YOUR OBJECTIVE | What you return should match the listing exactly, minus its images.

AVAILABLE DATA |

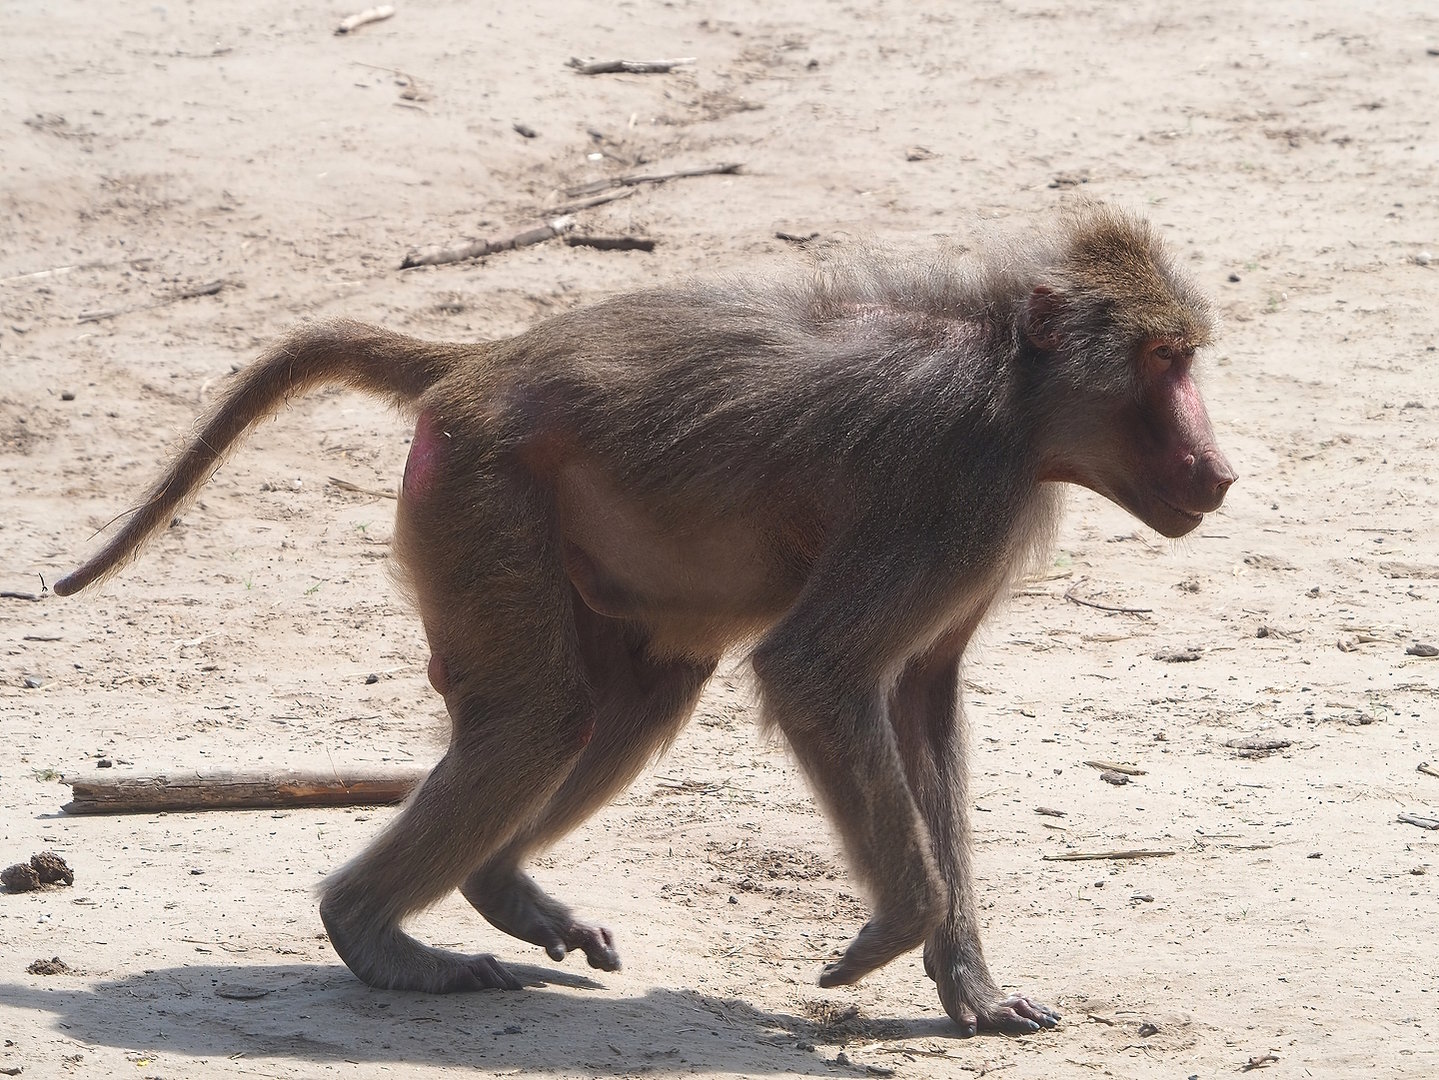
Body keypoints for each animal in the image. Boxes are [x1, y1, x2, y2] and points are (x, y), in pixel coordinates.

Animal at [55, 204, 1235, 1036]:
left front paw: (970, 987)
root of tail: (479, 362)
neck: (1015, 390)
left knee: (625, 701)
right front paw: (890, 931)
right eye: (1162, 362)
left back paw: (495, 888)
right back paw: (375, 936)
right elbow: (815, 671)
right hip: (480, 492)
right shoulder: (953, 490)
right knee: (538, 717)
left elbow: (920, 706)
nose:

ANSWER TO THIS EXERCISE |
Body keypoints for each animal in the image. Boxes are [x1, y1, x2, y2] and points are (x, y), in pixel coordinates.

Animal at [55, 204, 1235, 1036]:
left front paw: (970, 987)
root of tail: (479, 362)
neck: (1015, 390)
left knee: (625, 701)
right front paw: (890, 931)
right eye: (1162, 362)
left back paw: (495, 888)
right back paw: (375, 936)
right elbow: (815, 671)
right hip: (480, 492)
right shoulder: (953, 490)
right knee: (538, 717)
left elbow: (920, 706)
nose:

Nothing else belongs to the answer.